Tasks to carry out >>
- a) According to the sod webworm post, what kinds of areas do these pests appear to favor?
- b) Using the sod webworm post, explain why a homeowner should keep a note of when and where the last weed treatment was applied.
- c) Name every organic measure that the sod webworm post says can help manage these pests in stressed areas.

Extract provided >>
================

The 1, 2, 3 of Sod Webworm – DO NOT PANIC!!!

Posted on 28. Aug, 2019 by in Lawn Care

Unfortunately, we have just seen our first case of Sod Webworm. Fortunately this time we are a lot more familiar with these very hungry caterpillars and have the experience and tools to handle this without chem bombing the neighborhood.

Important.

These pests DO NOT kill your grass on their own. They eat the blades leaving exposed runners and thatch that make the grass appear dead or dying.

Sod Webworm causes varying degrees of damage depending on the conditions and health of your grass. They appear to favor shaded and wet areas. A healthy lawn is capable of hosting Sod Webworm with little or no long term damage. Even in areas of stress they can sometimes be managed with organic measures ie. composting, correct watering and mowing practices – no insecticide required.

 

See below the 3 things you should know if these little beasties visit your lawn.

1. What To Look For.

  • Primarily the moths flying around the grass and ground cover. It is normal to see a few moths in your yard, but when it becomes ten, twenty or even a swarm you may see some damage.
  • Areas of grass that are inexplicably shorter than others and may appear thinner.
The side effects of herbicide may initially look similar so if possible keep a note of when and where your last weed treatment was.

================

Data lines >>

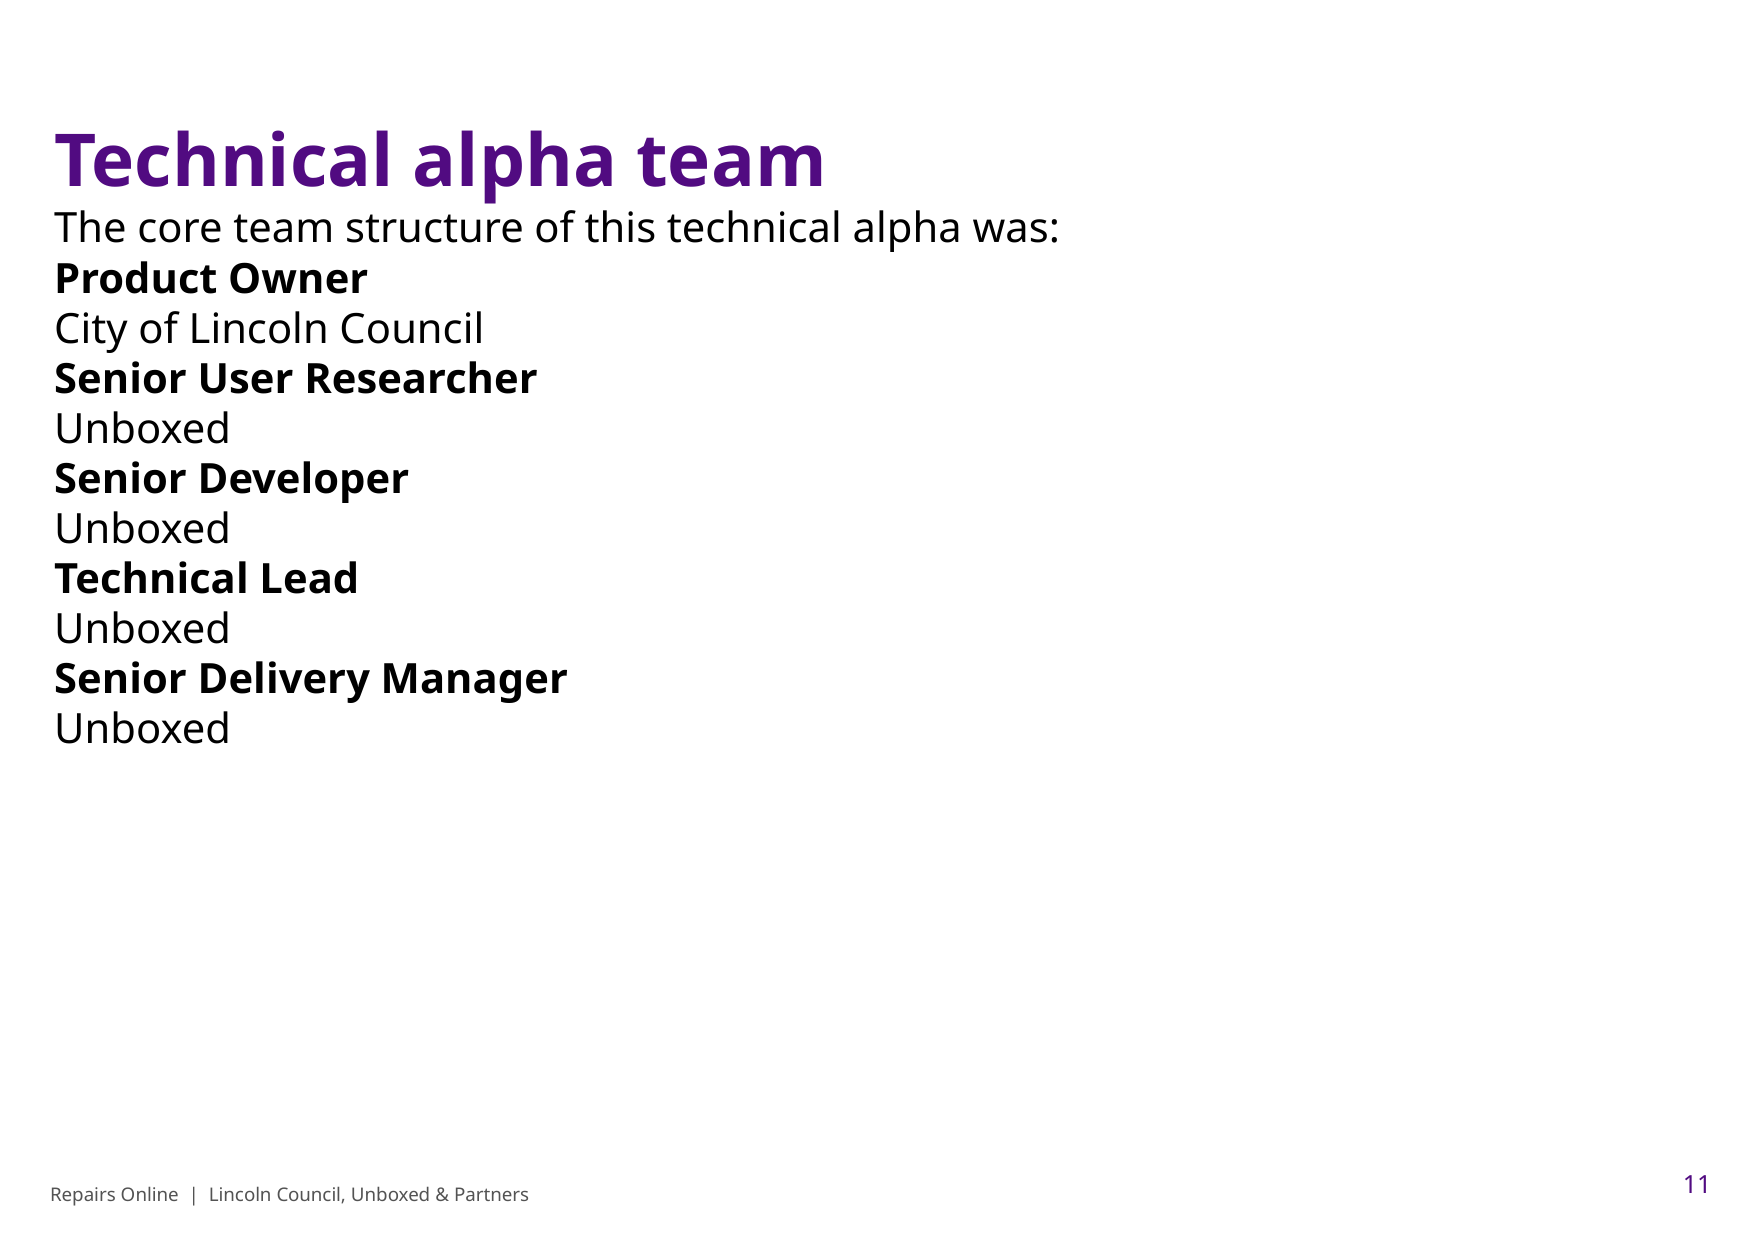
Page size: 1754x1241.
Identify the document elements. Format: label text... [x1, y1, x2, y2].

title Technical alpha team The core team structure of this technical alpha was: Product Owner City of Lincoln Council Senior User Researcher Unboxed Senior Developer Unboxed Technical Lead Unboxed Senior Delivery Manager Unboxed [35, 94, 1111, 1074]
slide_number <number> [1625, 1138, 1731, 1234]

================

Solutions to the tasks >>
- a) Shaded and wet areas.

- b) Herbicide side effects can initially look similar to sod webworm damage. A record of the last weed treatment's timing and location helps tell the two apart.

- c) Composting, correct watering, and correct mowing practices.